||Yahoo News 21 January 2012
AS YET another wildcat strike broke out at Eskom's Medupi project in Lephalale this week, evidence came to light that the state-owned utility has resorted to spying tactics to mitigate risks related to labour unrest.
Documents and e-mails forwarded to Business Times reveal that Eskom contracted the services of intelligence support company Swartberg to spy on employees, communities, unions, political parties, green lobbies and government officials.
Clever guises were used to infiltrate communities such as social upliftment projects, where agents were placed to gather information and influence people's attitudes towards the project and company management. Local scouts were also recruited to keep an ear to the ground.
Swartberg advised Eskom to send out positive media propaganda on what the company was doing to better the lives of communities close to the Medupi project in order to influence perceptions.
Labour attorney Craig Kirchmann said, depending on the tactics deployed, such actions were not necessarily illegal but were ethically dubious.
It is not illegal to supply communities with soup while also picking up on their political sentiment, but they are definitely playing a smoke-and-mirrors type of game, he said.
Eskom spokesperson Hilary Joffe would not confirm whether or not such action had been taken by Eskom, but said the company was keeping close to communities due to the importance of Medupi to communities and also to the rest of South Africa.
A source said Eskom's top management is aware of dealings with Swartberg and of meetings held between Swartberg head Lukas Swart and Medupi general manager Roman Crooks.
He said tactical information was supplied to the company to get an advantage over unions during negotiations.
The 4,764 MW Medupi power plant will be one of the five biggest coal-fired power stations in the world once commissioned. It is being built to plug the power shortfall in South Africa.
Medupi should have been commissioned in 2012, but a number of delays have pushed the deadline back to the end of this year and have pushed the project's price tag to more than R120bn.
In 2011, thousands of protesters torched buses and damaged vehicles during a strike at the Medupi site. The police said residents claimed Eskom had employed foreign boilermakers without considering locals for the positions.
In September last year, workers contracted by Murray & Roberts Construction and Grinaker-LTA damaged several vehicles and some equipment at the power plant.

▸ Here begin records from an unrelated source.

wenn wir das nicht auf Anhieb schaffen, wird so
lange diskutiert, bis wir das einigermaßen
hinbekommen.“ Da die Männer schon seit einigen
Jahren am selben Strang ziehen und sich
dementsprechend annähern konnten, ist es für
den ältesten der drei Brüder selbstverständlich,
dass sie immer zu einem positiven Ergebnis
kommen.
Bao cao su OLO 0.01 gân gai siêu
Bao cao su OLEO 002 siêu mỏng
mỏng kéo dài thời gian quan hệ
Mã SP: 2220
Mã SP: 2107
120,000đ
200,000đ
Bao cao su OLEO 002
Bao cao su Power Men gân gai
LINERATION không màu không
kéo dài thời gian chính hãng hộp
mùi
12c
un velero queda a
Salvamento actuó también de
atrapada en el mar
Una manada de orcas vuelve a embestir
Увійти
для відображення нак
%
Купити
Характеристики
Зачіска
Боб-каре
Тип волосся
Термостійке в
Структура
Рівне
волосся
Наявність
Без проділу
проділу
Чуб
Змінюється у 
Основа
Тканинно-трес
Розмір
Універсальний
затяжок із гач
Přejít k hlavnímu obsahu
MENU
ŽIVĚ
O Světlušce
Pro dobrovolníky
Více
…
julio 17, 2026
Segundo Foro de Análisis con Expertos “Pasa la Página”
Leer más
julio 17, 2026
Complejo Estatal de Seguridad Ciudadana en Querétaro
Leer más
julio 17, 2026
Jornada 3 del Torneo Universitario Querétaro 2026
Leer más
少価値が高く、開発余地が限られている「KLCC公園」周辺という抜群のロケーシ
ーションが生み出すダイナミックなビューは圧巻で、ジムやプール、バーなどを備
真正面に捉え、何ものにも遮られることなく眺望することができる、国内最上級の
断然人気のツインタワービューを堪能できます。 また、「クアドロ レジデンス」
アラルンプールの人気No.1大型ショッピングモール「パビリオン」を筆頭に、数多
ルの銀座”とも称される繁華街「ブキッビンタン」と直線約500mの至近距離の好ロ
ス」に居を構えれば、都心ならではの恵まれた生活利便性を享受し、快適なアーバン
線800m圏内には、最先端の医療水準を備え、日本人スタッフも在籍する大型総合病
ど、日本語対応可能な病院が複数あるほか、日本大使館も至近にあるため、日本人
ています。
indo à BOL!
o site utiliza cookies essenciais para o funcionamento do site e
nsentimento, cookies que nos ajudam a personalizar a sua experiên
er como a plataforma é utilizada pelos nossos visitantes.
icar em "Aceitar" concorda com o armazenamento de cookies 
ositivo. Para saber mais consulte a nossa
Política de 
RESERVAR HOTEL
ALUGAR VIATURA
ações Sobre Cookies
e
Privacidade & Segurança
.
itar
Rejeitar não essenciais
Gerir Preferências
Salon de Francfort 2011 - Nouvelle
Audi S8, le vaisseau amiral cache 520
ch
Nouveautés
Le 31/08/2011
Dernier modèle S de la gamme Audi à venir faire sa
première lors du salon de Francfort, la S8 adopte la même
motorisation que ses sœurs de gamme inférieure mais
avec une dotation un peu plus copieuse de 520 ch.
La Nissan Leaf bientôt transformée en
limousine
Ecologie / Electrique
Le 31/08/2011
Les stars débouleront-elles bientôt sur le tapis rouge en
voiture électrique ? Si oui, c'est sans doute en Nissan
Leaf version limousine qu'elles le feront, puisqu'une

The workers protested because the contracts of about 600 local employees were due to end.
This week, workers embarked on a violent strike over various issues, including a lack of training and inadequate working conditions.
Swartberg intelligence showed that politicians and lobby groups were often instrumental in fueling violent attitudes.
The Swartberg documents showed that Lephalale leader Jack Maeko hosted an ANC rally in Shongane last year which was attended by energy minister Dipuo Peters.
He told the crowd to get educated to avoid white people at Medupi from f***ing them around, since the white people at Medupi were uneducated.
The documents also revealed plans by the Association of Mineworkers and Construction Union to delay Medupi in 2013 by engaging in joint-venture operations with green lobby groups such as Greenpeace, Earth Life and GroundWorks.
Swartberg also worked on Transnet's multi-product pipeline from Johannesburg to Durban that experienced a three-year delay and had budget overruns of R14-billion.